La dernière fois qu’elle est venue aux Francos, c’était en 2008 : dix ans plus tard, Camille est aussi inclassable que magnétique. Avant son concert de ce 13 juin 2018 au Théâtre Maisonneuve, elle a transformé une simple conférence de presse en jolie leçon de philo. Tout un art.
“Je suis une éponge, je sens beaucoup les lieux et j’ai décidé, à un moment donné, que mon instrument c’était ma voix mais aussi le centre de mon travail. (…) Or la voix est perméable à ce qui se passe en soi et autour, à là où on est et avec qui on est. (…) Le lieu devient un instrument de musique”, a raconté la chanteuse française qui s’est enfermée quelques temps dans une petite chapelle en Tarn-et-Garonne et dans une ancienne chartreuse datant du Moyen-Âge à Villeneuve-lès-Avignon pour enregistrer son dernier album “Ouï”.
Si la note “si” traversait tout son album “Sur le fil”, pour “Ouï” aussi elle s’est imposée des contraintes et en particulier celle du tambour. “Je voulais un tambour et même un tom accordé mais pas de basse. Je voulais aussi un choeur lyrique et un coeur rythmique, mais tout s’est transformé au fur et à mesure. Ça bouge !”
Le mouvement parlons-en, indissociable du chant selon elle. “Tu peux être en mouvement en étant immobile”, a confié l’artiste en faisant directement référence à la gestuelle de Bobby McFerrin. “Le chant, même quand on est mobile, c’est une calligraphie dans l’air : ça bouge ! Si je bouge c’est pour faire bouger autre chose, pour la danse c’est rétablir la fluidité dans le monde et en soi”.
“Quand t’es enceinte, quand tu allaites, quand ta tes règles, quand tu ovules, tu ne chantes pas pareil !”
Interrogée sur la maternité (NDLR : elle est mère de deux enfants) et son rapport au corps, Camille n’a pas hésité à parler de sa propre expérience de “grossesse” (mot qu’elle ne trouve d’ailleurs pas très joli). “La maternité transforme le corps comme la vie le fait en permanence. Quand t’es enceinte, quand tu allaites, quand t’as tes règles, quand tu ovules, tu ne chantes pas pareil ! Il n’y a pas de mieux ou moins bien. (…) j’imagine que ça m’a apportée un ancrage, une forme de puissance de l’ordre de l’énergie qui vient du bassin.”

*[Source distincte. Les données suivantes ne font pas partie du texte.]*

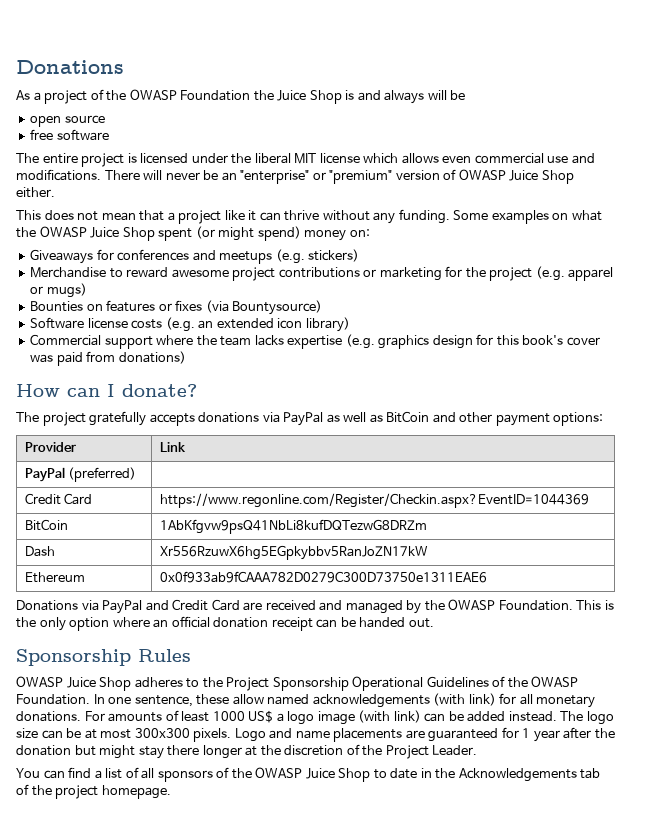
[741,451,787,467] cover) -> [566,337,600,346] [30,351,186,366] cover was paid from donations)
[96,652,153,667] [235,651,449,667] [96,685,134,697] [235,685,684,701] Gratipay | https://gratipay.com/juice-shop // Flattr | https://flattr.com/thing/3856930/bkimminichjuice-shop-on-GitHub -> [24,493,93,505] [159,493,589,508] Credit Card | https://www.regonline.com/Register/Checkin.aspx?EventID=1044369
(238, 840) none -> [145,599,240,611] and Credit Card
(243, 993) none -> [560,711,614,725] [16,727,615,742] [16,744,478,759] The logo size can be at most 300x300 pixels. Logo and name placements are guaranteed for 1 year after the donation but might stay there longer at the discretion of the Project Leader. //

À ses enfants, elle a confié qu’elle leur réservait des berceuses traditionnelles, françaises et anglaises. “J’invente des trucs aussi ! Beaucoup. J’ai composé une chanson pour mon fils quand j’étais enceinte de lui : “Bubble Lady”. Il y en aura peut-être d’autres que je sortirai mais il faut que le fruit soit mûr, il faut trouver le bon moment pour partager ça”.
Quant à son rapport à la scène, Camille le voit comme une forme de rituel voire même de catharsis. “Il nous appartient à chacun de réinventer des rituels, c’est important pour l’humain, ça rassure et ça permet de faire des deuils. La vie est faite de deuils et de transformations. (…) Des deuils qui demandent d’être créatifs. (…) La sortie d’un disque c’est un deuil et une naissance.”
Le spectacle qu’elle propose aux Francos ne va pas “durer dix ans” comme elle le dit ni être repris par “une doublure”, il faut alors en profiter maintenant. Ou jamais. “C’est une période de ma vie, c’est un passage et grâce à ça et au public, je peux passer à autre chose, à mon prochain spectacle.”
Aux nouvelles artistes de la scène féminine francophone, à l’image de Clara Luciani ou Juliette Armanet, entres autres, elle dit : “Ouvrez vos portes ! Il y a une très belle génération de chanteuses françaises et je pense que le féminin est en expansion sur cette terre… Le féminin pas que chez les femmes d’ailleurs !”, a lancé Camille qui n’a pas dit son dernier mot. On reste tout ouïe.